━━━━━ Trecho fornecido ━━━━━

Outro argumento em prol da existência
dessa gradação é encontrada nos próprios perfis dos membros que compõem a
comunidade científica. De fato, no seio da comunidade científica são
encontrados cientistas de praticamente todos os perfis. Vejamos alguns deles: Há
aqueles que, por decisão programática de carreira, concentram-se no uso exclusivo
de técnicas experimentais ou teóricas. No curso de suas respectivas atividades,
jamais aparecem questionamentos sobre as bases conceituais em que essas
técnicas repousam, nem algum princípio subjacente a essas técnicas. Com maior
razão, cientistas desse perfil, com grande probabilidade, a não ser em certos
casos cada vez mais raros de temperamento pessoal cordial, envidarão esforços
que redundem em ações hostis em relação àqueles que se interessem por questões
políticas, educacionais, históricas e epistemológicas. Cientistas desse perfil produzem
um grande número de papers em série e se orgulham de maneira apologética de
suas respectivas especializações.
Há um segundo tipo de cientista, cujo
perfil é intermediário: admite a crítica e também é suceptível de considerar
questões mais abrangentes, transversais, multidisciplinares e epistemológicas.
No entanto, todo esse tipo de atividade é relegada ao estatuto de hobby,
passatempo, ou então é deixada para o período que sucederá a aposentadoria, no
qual as pressões de carreira terão se diluído sobre-maneira. O cientista deste
perfil também se concentra, por decisão programática de carreira, em resultados
superespecializados, mas a qualidade de seu trabalho está modulada por alguma
dose de crítica, o que o distingue do cientista de perfil, que apresenta comportamento
absoluta e rigorosamente acrítico.

━━━━━ Entradas fornecidas ━━━━━

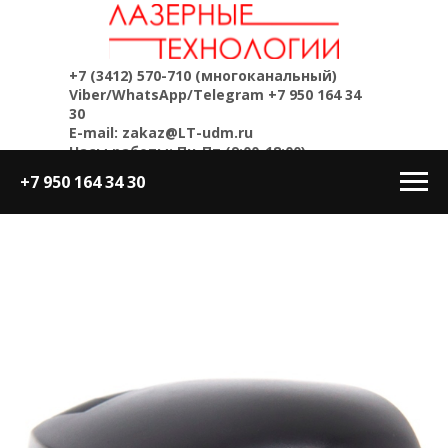
+7 (3412) 570-710
(многоканальный)
Viber/WhatsApp/Telegram
+7 950 164 34
30
E-mail: zakaz@LT-udm.ru
Часы работы: Пн-Пт (9:00-18:00)
+7 950 164 34 30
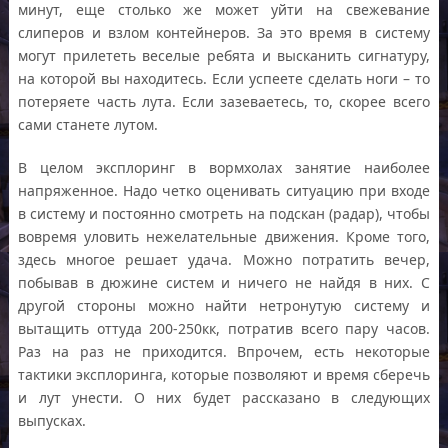
минут, еще столько же может уйти на свежевание
слиперов и взлом контейнеров. За это время в систему
могут прилететь веселые ребята и высканить сигнатуру,
на которой вы находитесь. Если успеете сделать ноги – то
потеряете часть лута. Если зазеваетесь, то, скорее всего
сами станете лутом.
В целом эксплоринг в вормхолах занятие наиболее
напряженное. Надо четко оценивать ситуацию при входе
в систему и постоянно смотреть на подскан (радар), чтобы
вовремя уловить нежелательные движения. Кроме того,
здесь многое решает удача. Можно потратить вечер,
побывав в дюжине систем и ничего не найдя в них. С
другой стороны можно найти нетронутую систему и
вытащить оттуда 200-250кк, потратив всего пару часов.
Раз на раз не приходится. Впрочем, есть некоторые
тактики эксплоринга, которые позволяют и время сберечь
и лут унести. О них будет рассказано в следующих
выпусках.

━━━━━

Atualize a parte do trecho sobre os perfis de cientistas que vai de "Há um segundo" a "multidisciplinares e epistemológicas.", inclusive, e reproduza-a trocando "intermediário" por "moderado".

Há um segundo tipo de cientista, cujo
perfil é moderado: admite a crítica e também é suceptível de considerar
questões mais abrangentes, transversais, multidisciplinares e epistemológicas.